No obstante, hay datos muy positivos, como el hecho de que casi el 70% de los agricultores afirma haber realizado cambios estructurales para mejorar sus técnicas de cultivo y tratar de ser más sostenibles. La implicación del sector supone un gran paso hacia adelante en la lucha para frenar el cambio climático. Desde la industria, se hace también hincapié en la necesidad de concienciar a la sociedad y educar a los más pequeños para que se sensibilicen con la realidad del calentamiento global. Tenemos que asumir que es un problema que nos afecta a todos.

España es un territorio que está sintiendo especialmente los efectos del cambio climático, por lo que el compromiso por parte de agricultores y ganaderos es mayor. Muchos están siendo obligados a adelantar sus cultivos por el clima. Por ello, han tomado conciencia del problema y de la necesidad de buscar soluciones antes que otros sectores de la sociedad.

Las nuevas tecnologías se posicionan al servicio de la agricultura

La tecnología se está convirtiendo en el principal y más importante aliado de la agricultura en su transformación y lucha contra el cambio climático. Con avanzados y complejos algoritmos, muchas empresas tecnológicas son capaces de predecir el clima y adelantar plagas y enfermedades. De esta manera, resulta más sencillo el papel de la prevención y sobre todo la reducción de daños.

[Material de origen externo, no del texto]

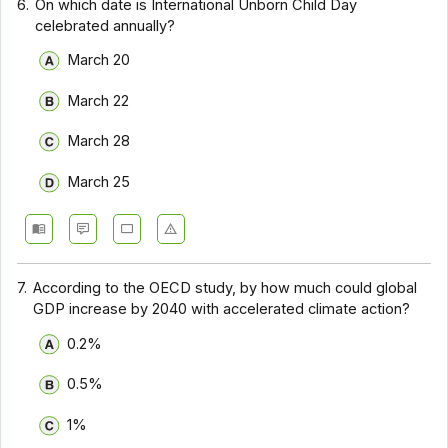
6.
On which date is International Unborn Child Day
celebrated annually?
March 20
March 22
March 28
March 25
7.
According to the OECD study, by how much could global
GDP increase by 2040 with accelerated climate action?
0.2%
0.5%
1%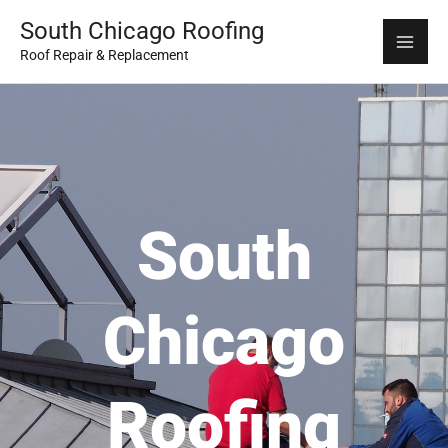
Skip
Mai
South Chicago Roofing
to
Roof Repair & Replacement
Me
content
South
Chicago
Roofing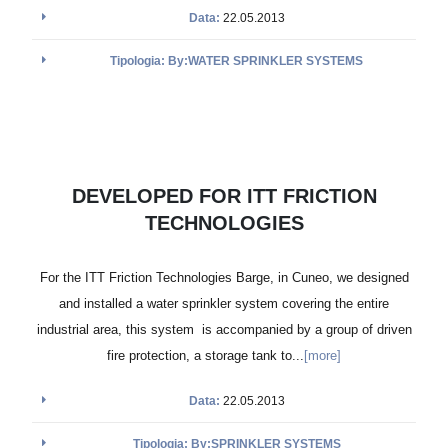
Data:
22.05.2013
Tipologia: By:WATER SPRINKLER SYSTEMS
DEVELOPED FOR ITT FRICTION
TECHNOLOGIES
For the ITT Friction Technologies Barge, in Cuneo, we designed
and installed a water sprinkler system covering the entire
industrial area, this system is accompanied by a group of driven
fire protection, a storage tank to...
[more]
Data:
22.05.2013
Tipologia: By:SPRINKLER SYSTEMS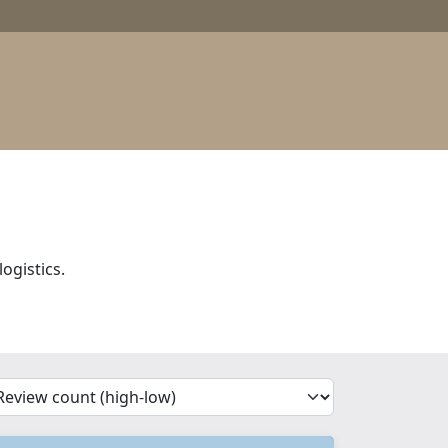
ogistics.
'Sort')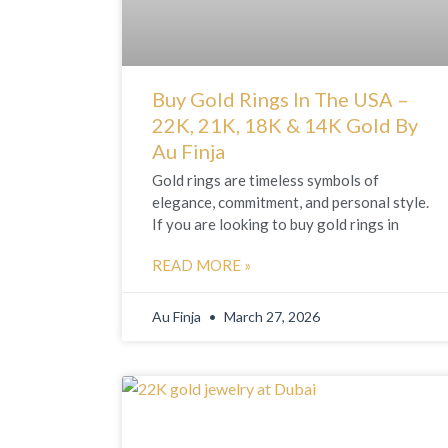
Buy Gold Rings In The USA –
22K, 21K, 18K & 14K Gold By
Au Finja
Gold rings are timeless symbols of
elegance, commitment, and personal style.
If you are looking to buy gold rings in
READ MORE »
Au Finja
March 27, 2026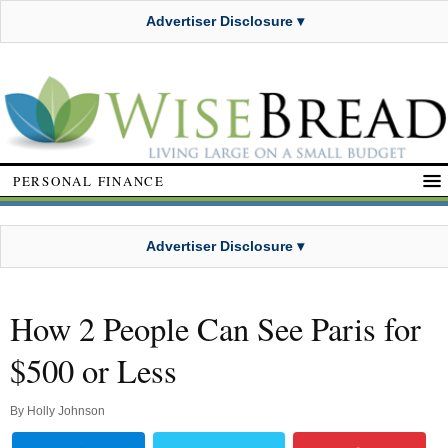
Advertiser Disclosure ▾
PERSONAL FINANCE
Advertiser Disclosure ▾
How 2 People Can See Paris for
$500 or Less
By
Holly Johnson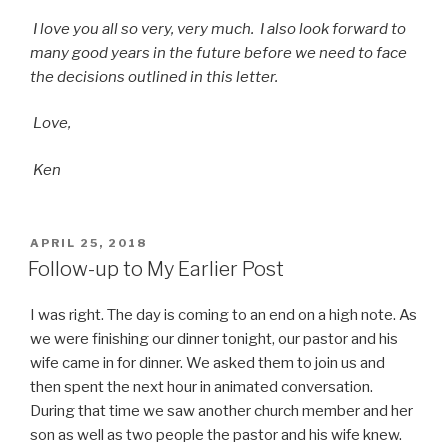
I love you all so very, very much. I also look forward to
many good years in the future before we need to face
the decisions outlined in this letter.
Love,
Ken
POSTED
APRIL 25, 2018
ON
Follow-up to My Earlier Post
I was right. The day is coming to an end on a high note. As
we were finishing our dinner tonight, our pastor and his
wife came in for dinner. We asked them to join us and
then spent the next hour in animated conversation.
During that time we saw another church member and her
son as well as two people the pastor and his wife knew.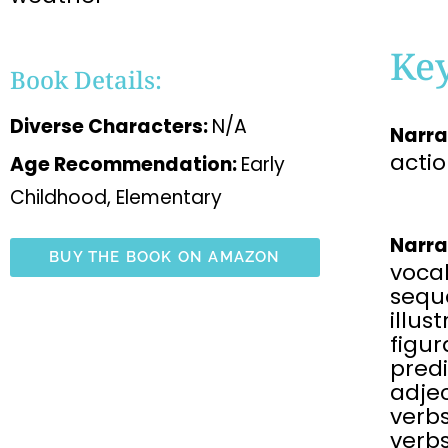
Ke
Book Details:
Diverse Characters:
N/A
Narra
acti
Age Recommendation:
Early
Childhood, Elementary
Narra
BUY THE BOOK ON AMAZON
voca
sequ
illus
figu
predi
adjec
verbs
verbs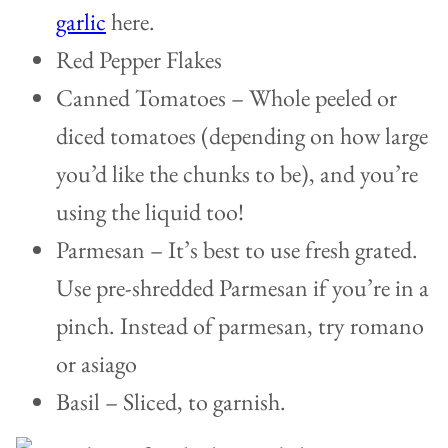
garlic
here.
Red Pepper Flakes
Canned Tomatoes – Whole peeled or
diced tomatoes (depending on how large
you’d like the chunks to be), and you’re
using the liquid too!
Parmesan – It’s best to use fresh grated.
Use pre-shredded Parmesan if you’re in a
pinch. Instead of parmesan, try romano
or asiago
Basil – Sliced, to garnish.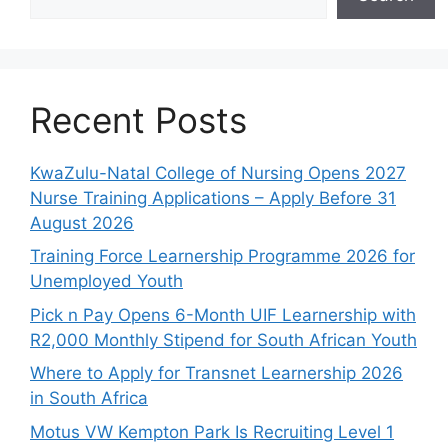
Recent Posts
KwaZulu-Natal College of Nursing Opens 2027
Nurse Training Applications – Apply Before 31
August 2026
Training Force Learnership Programme 2026 for
Unemployed Youth
Pick n Pay Opens 6-Month UIF Learnership with
R2,000 Monthly Stipend for South African Youth
Where to Apply for Transnet Learnership 2026
in South Africa
Motus VW Kempton Park Is Recruiting Level 1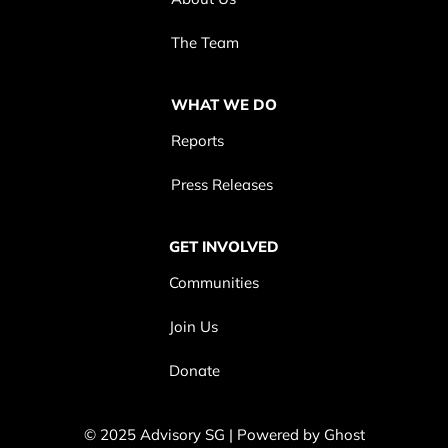
The Team
WHAT WE DO
Reports
Press Releases
GET INVOLVED
Communities
Join Us
Donate
© 2025 Advisory SG | Powered by
Ghost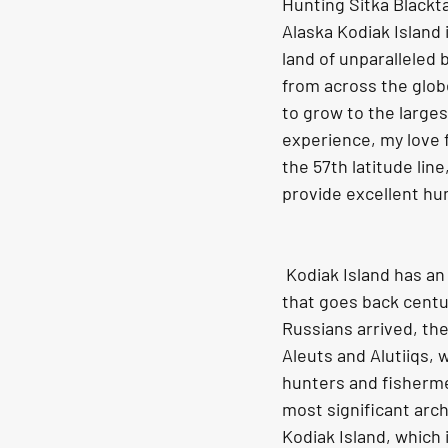
Hunting Sitka Blackta
Alaska Kodiak Island 
land of unparalleled 
from across the globe
to grow to the larges
experience, my love f
the 57th latitude line
provide excellent hu
 Kodiak Island has an interesting history 
that goes back centu
Russians arrived, th
Aleuts and Alutiiqs, 
hunters and fisherme
most significant arch
Kodiak Island, which i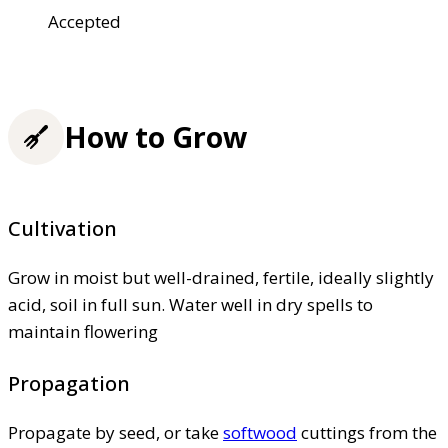
Accepted
How to Grow
Cultivation
Grow in moist but well-drained, fertile, ideally slightly
acid, soil in full sun. Water well in dry spells to
maintain flowering
Propagation
Propagate by seed, or take
softwood
cuttings from the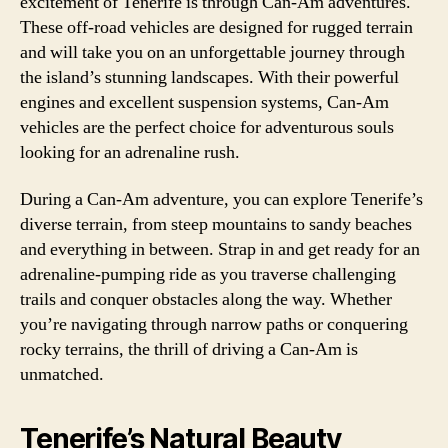
excitement of Tenerife is through Can-Am adventures.
These off-road vehicles are designed for rugged terrain
and will take you on an unforgettable journey through
the island’s stunning landscapes. With their powerful
engines and excellent suspension systems, Can-Am
vehicles are the perfect choice for adventurous souls
looking for an adrenaline rush.
During a Can-Am adventure, you can explore Tenerife’s
diverse terrain, from steep mountains to sandy beaches
and everything in between. Strap in and get ready for an
adrenaline-pumping ride as you traverse challenging
trails and conquer obstacles along the way. Whether
you’re navigating through narrow paths or conquering
rocky terrains, the thrill of driving a Can-Am is
unmatched.
Tenerife’s Natural Beauty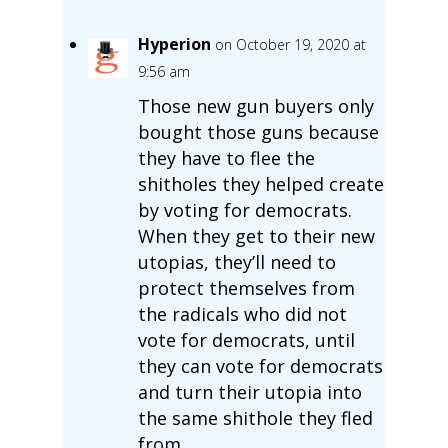
Hyperion
on October 19, 2020 at
9:56 am
Those new gun buyers only
bought those guns because
they have to flee the
shitholes they helped create
by voting for democrats.
When they get to their new
utopias, they’ll need to
protect themselves from
the radicals who did not
vote for democrats, until
they can vote for democrats
and turn their utopia into
the same shithole they fled
from.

Un claro ejemplo de todo esto es Agrosmart, una plataforma de agricultura digital creada hace 6 años que permite la monitorización de cultivos con sensores e imágenes de satélites. De esta manera, se puede implantar una agricultura de precisión más eficaz y como consecuencia, más respetuosa con el medio ambiente. Además, el agricultor puede planificar mejor su actividad de manera que sea más sostenible. Pensemos, por ejemplo, que este sistema permite reducir el riego en función de la previsión. Igual sucede con el uso de los fertilizantes y poder seleccionar cultivos adecuados para cada tipo de suelo.

Para que estos sistemas funcionen, es necesario apostar por una digitalización del sector. Y para ello, los gobiernos deben fomentar y ayudar a que los agricultores dispongan fácilmente de la formación adecuada, además de los medios.

La pandemia demuestra que la agricultura mejorará el cambio climático

La pandemia de coronavirus nos está enseñando mucho acerca del impacto que tienen la agricultura y el ser humano en el cambio climático. De hecho, uno de los aspectos positivos es que en muchos lugares del mundo se ha incrementado el consumo local. Los beneficios de este hecho para el medio ambiente son incalculables. Seguro que uniendo esfuerzos, conseguimos ponerle freno a esta situación. Y con el tiempo, quién sabe, podríamos revertir muchos de los efectos.